*Set task*:
Reproduce the material below character for character, starting with the line that contains "pose: elev=110.5 azim=53.4" and going on through the final line of the material.

## start Record extracts

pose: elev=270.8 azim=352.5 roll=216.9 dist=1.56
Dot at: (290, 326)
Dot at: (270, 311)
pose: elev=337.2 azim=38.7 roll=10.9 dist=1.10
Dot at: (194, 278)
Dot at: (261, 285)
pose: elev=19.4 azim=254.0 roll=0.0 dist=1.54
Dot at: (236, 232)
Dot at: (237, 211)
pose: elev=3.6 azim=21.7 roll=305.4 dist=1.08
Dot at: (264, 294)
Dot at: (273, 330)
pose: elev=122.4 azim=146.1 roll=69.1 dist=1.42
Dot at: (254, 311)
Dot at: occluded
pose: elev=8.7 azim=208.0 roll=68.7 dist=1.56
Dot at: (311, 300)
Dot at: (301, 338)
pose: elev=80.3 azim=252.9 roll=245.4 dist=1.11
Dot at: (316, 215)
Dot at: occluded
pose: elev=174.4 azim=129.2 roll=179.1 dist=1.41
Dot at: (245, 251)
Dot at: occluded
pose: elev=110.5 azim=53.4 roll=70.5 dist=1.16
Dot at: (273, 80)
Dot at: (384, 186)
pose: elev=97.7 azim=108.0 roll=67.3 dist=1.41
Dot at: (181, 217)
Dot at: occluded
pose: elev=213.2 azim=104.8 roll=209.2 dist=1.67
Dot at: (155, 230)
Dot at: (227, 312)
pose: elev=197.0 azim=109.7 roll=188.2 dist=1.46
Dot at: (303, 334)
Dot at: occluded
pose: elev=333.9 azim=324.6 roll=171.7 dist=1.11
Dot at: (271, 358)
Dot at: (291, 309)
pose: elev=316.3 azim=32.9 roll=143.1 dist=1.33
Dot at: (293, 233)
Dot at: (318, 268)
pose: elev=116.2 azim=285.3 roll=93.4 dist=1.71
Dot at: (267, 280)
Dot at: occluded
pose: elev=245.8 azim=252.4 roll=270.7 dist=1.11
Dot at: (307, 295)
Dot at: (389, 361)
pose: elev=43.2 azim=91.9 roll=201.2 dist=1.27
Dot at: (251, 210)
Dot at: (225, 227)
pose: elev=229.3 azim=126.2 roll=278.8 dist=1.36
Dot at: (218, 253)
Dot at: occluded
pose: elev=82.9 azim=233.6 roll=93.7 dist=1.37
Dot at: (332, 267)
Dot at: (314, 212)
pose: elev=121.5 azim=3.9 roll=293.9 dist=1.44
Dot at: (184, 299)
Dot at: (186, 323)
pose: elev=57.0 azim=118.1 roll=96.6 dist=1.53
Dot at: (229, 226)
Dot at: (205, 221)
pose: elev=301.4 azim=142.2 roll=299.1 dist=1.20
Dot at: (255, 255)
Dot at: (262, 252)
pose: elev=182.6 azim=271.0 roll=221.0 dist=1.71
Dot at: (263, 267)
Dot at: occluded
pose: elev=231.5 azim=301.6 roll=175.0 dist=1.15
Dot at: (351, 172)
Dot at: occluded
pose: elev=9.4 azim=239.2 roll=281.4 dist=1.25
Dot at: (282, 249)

## end Record extracts

*Result of the task*:
pose: elev=110.5 azim=53.4 roll=70.5 dist=1.16
Dot at: (273, 80)
Dot at: (384, 186)
pose: elev=97.7 azim=108.0 roll=67.3 dist=1.41
Dot at: (181, 217)
Dot at: occluded
pose: elev=213.2 azim=104.8 roll=209.2 dist=1.67
Dot at: (155, 230)
Dot at: (227, 312)
pose: elev=197.0 azim=109.7 roll=188.2 dist=1.46
Dot at: (303, 334)
Dot at: occluded
pose: elev=333.9 azim=324.6 roll=171.7 dist=1.11
Dot at: (271, 358)
Dot at: (291, 309)
pose: elev=316.3 azim=32.9 roll=143.1 dist=1.33
Dot at: (293, 233)
Dot at: (318, 268)
pose: elev=116.2 azim=285.3 roll=93.4 dist=1.71
Dot at: (267, 280)
Dot at: occluded
pose: elev=245.8 azim=252.4 roll=270.7 dist=1.11
Dot at: (307, 295)
Dot at: (389, 361)
pose: elev=43.2 azim=91.9 roll=201.2 dist=1.27
Dot at: (251, 210)
Dot at: (225, 227)
pose: elev=229.3 azim=126.2 roll=278.8 dist=1.36
Dot at: (218, 253)
Dot at: occluded
pose: elev=82.9 azim=233.6 roll=93.7 dist=1.37
Dot at: (332, 267)
Dot at: (314, 212)
pose: elev=121.5 azim=3.9 roll=293.9 dist=1.44
Dot at: (184, 299)
Dot at: (186, 323)
pose: elev=57.0 azim=118.1 roll=96.6 dist=1.53
Dot at: (229, 226)
Dot at: (205, 221)
pose: elev=301.4 azim=142.2 roll=299.1 dist=1.20
Dot at: (255, 255)
Dot at: (262, 252)
pose: elev=182.6 azim=271.0 roll=221.0 dist=1.71
Dot at: (263, 267)
Dot at: occluded
pose: elev=231.5 azim=301.6 roll=175.0 dist=1.15
Dot at: (351, 172)
Dot at: occluded
pose: elev=9.4 azim=239.2 roll=281.4 dist=1.25
Dot at: (282, 249)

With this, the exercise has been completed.